Peter: The use of RFID Chips to monitor the environmental conditions of products for Temperature-sensitive drugs for instance are really interesting as their effectiveness can be reduced if the temperature has been changed too much in the process of transport of a drug.So then you know whether these strict parameters for temperature have been breached.
Shahnawaz: The strategy to the solution of the problem is more important than the technology we are using to achieve this. The great thing is that we can always change our technology, we can adapt depending on how fast or slow the uptake of this all is. The main thing that we have to focus on is the immutability of blockchain, and how vitally important that is when applying our solution to this particular industry.

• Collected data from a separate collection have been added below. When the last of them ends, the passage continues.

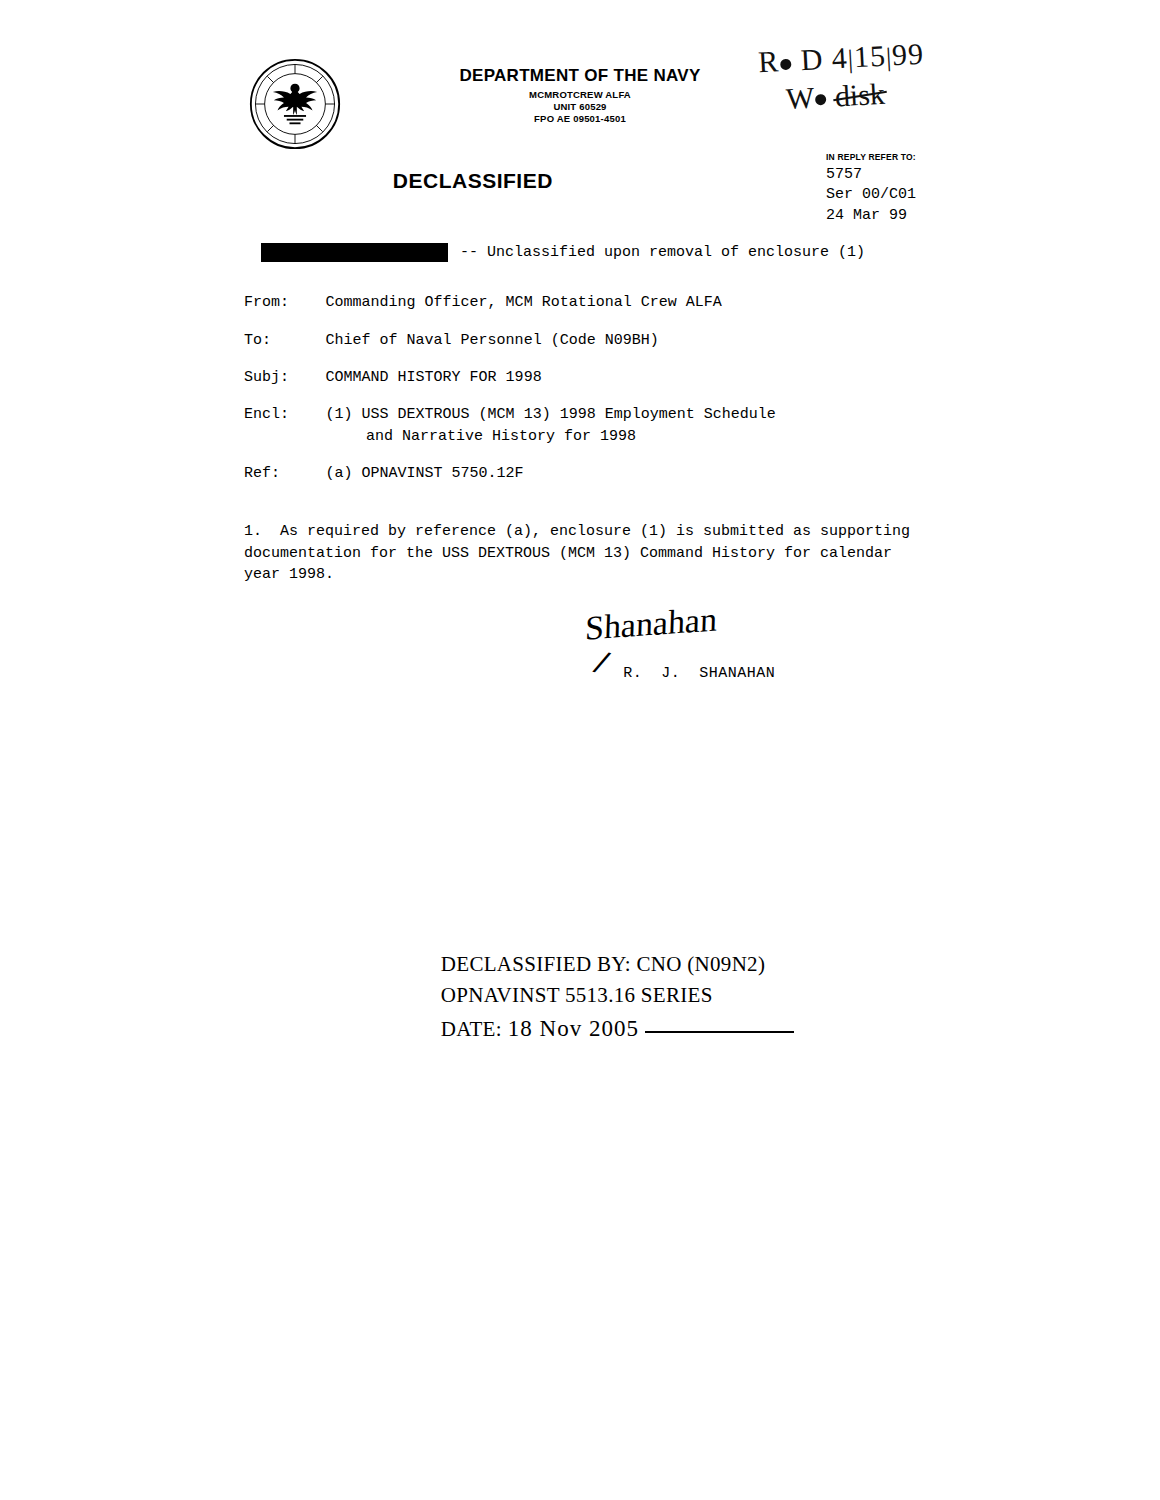R D 4|15|99
W disk
DEPARTMENT OF THE NAVY
MCMROTCREW ALFA
UNIT 60529
FPO AE 09501-4501
IN REPLY REFER TO:
5757
Ser 00/C01
24 Mar 99
DECLASSIFIED
-- Unclassified upon removal of enclosure (1)
| From: | Commanding Officer, MCM Rotational Crew ALFA |
| To: | Chief of Naval Personnel (Code N09BH) |
| Subj: | COMMAND HISTORY FOR 1998 |
| Encl: | (1) USS DEXTROUS (MCM 13) 1998 Employment Schedule and Narrative History for 1998 |
| Ref: | (a) OPNAVINST 5750.12F |
1. As required by reference (a), enclosure (1) is submitted as supporting documentation for the USS DEXTROUS (MCM 13) Command History for calendar year 1998.
Shanahan
/
R. J. SHANAHAN
DECLASSIFIED BY: CNO (N09N2)
OPNAVINST 5513.16 SERIES
DATE:18 Nov 2005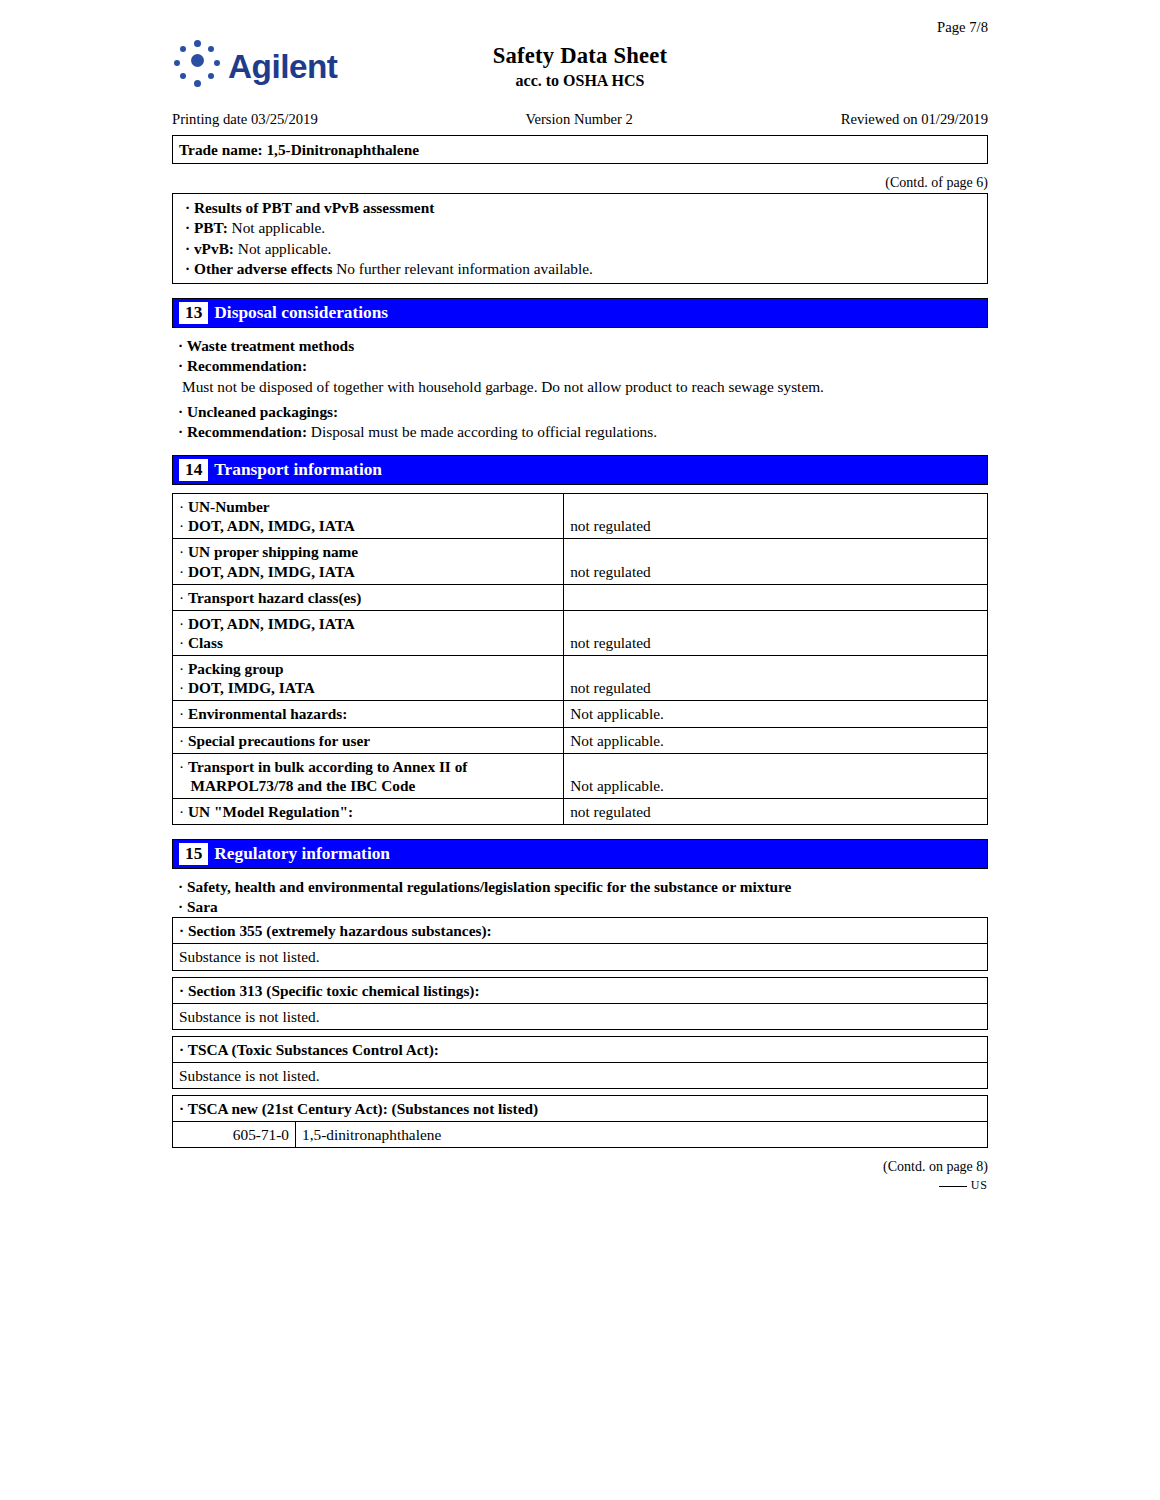Page 7/8
Agilent
Safety Data Sheet
acc. to OSHA HCS
Printing date 03/25/2019
Version Number 2
Reviewed on 01/29/2019
Trade name: 1,5-Dinitronaphthalene
(Contd. of page 6)
Results of PBT and vPvB assessment
PBT: Not applicable.
vPvB: Not applicable.
Other adverse effects No further relevant information available.
13 Disposal considerations
Waste treatment methods
Recommendation:
Must not be disposed of together with household garbage. Do not allow product to reach sewage system.
Uncleaned packagings:
Recommendation: Disposal must be made according to official regulations.
14 Transport information
| · UN-Number · DOT, ADN, IMDG, IATA | not regulated |
| · UN proper shipping name · DOT, ADN, IMDG, IATA | not regulated |
| · Transport hazard class(es) | |
| · DOT, ADN, IMDG, IATA · Class | not regulated |
| · Packing group · DOT, IMDG, IATA | not regulated |
| · Environmental hazards: | Not applicable. |
| · Special precautions for user | Not applicable. |
| · Transport in bulk according to Annex II of MARPOL73/78 and the IBC Code | Not applicable. |
| · UN "Model Regulation": | not regulated |
15 Regulatory information
Safety, health and environmental regulations/legislation specific for the substance or mixture
Sara
· Section 355 (extremely hazardous substances):
Substance is not listed.
· Section 313 (Specific toxic chemical listings):
Substance is not listed.
· TSCA (Toxic Substances Control Act):
Substance is not listed.
· TSCA new (21st Century Act): (Substances not listed)
605-71-0
1,5-dinitronaphthalene
(Contd. on page 8)
US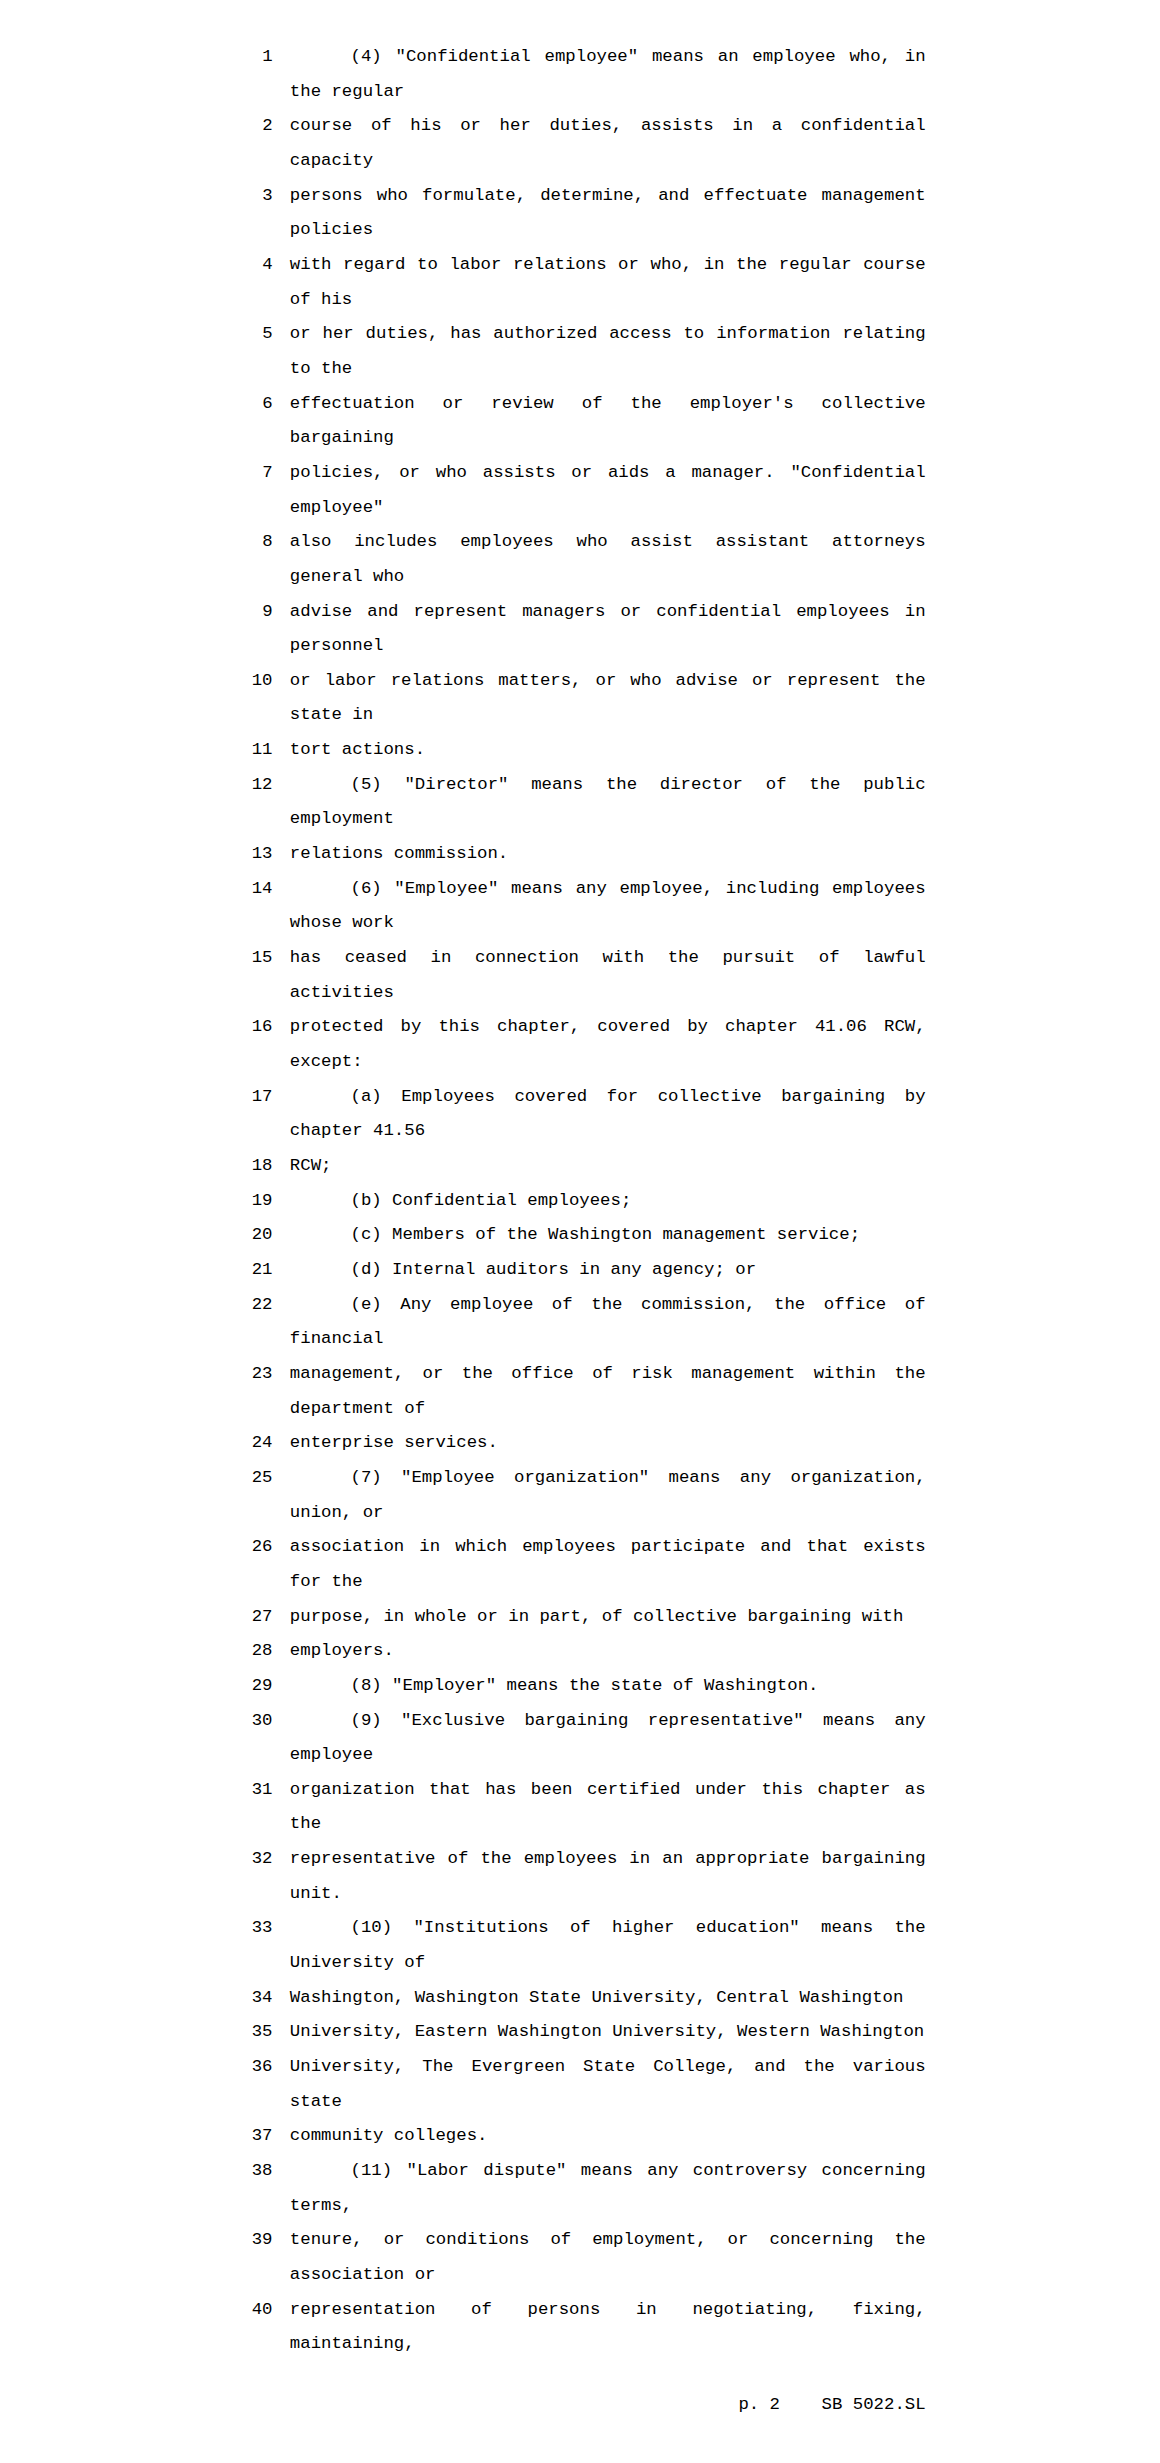(4) "Confidential employee" means an employee who, in the regular
course of his or her duties, assists in a confidential capacity
persons who formulate, determine, and effectuate management policies
with regard to labor relations or who, in the regular course of his
or her duties, has authorized access to information relating to the
effectuation or review of the employer's collective bargaining
policies, or who assists or aids a manager. "Confidential employee"
also includes employees who assist assistant attorneys general who
advise and represent managers or confidential employees in personnel
or labor relations matters, or who advise or represent the state in
tort actions.
(5) "Director" means the director of the public employment
relations commission.
(6) "Employee" means any employee, including employees whose work
has ceased in connection with the pursuit of lawful activities
protected by this chapter, covered by chapter 41.06 RCW, except:
(a) Employees covered for collective bargaining by chapter 41.56
RCW;
(b) Confidential employees;
(c) Members of the Washington management service;
(d) Internal auditors in any agency; or
(e) Any employee of the commission, the office of financial
management, or the office of risk management within the department of
enterprise services.
(7) "Employee organization" means any organization, union, or
association in which employees participate and that exists for the
purpose, in whole or in part, of collective bargaining with
employers.
(8) "Employer" means the state of Washington.
(9) "Exclusive bargaining representative" means any employee
organization that has been certified under this chapter as the
representative of the employees in an appropriate bargaining unit.
(10) "Institutions of higher education" means the University of
Washington, Washington State University, Central Washington
University, Eastern Washington University, Western Washington
University, The Evergreen State College, and the various state
community colleges.
(11) "Labor dispute" means any controversy concerning terms,
tenure, or conditions of employment, or concerning the association or
representation of persons in negotiating, fixing, maintaining,
p. 2 SB 5022.SL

Raja: As for other markets? We don’t look anywhere else – only pharmaceuticals. We don’t really want to be getting into the situation where we are trying to be all things to all men. Obviously there is the possibility down the line of trying to be like an Amazon, you know going into the server sector etc. or other stuff but at the moment and next 5 years or so, 1.3tn dollars is something that we can spend a lot of time working with – and remember we are trying to implement a global solution here too. I think that if we choose one to focus on, and that we then do it well, we are far more likely to be successful, because we will end up understanding the challenges and issues that much better, and you know who is involved.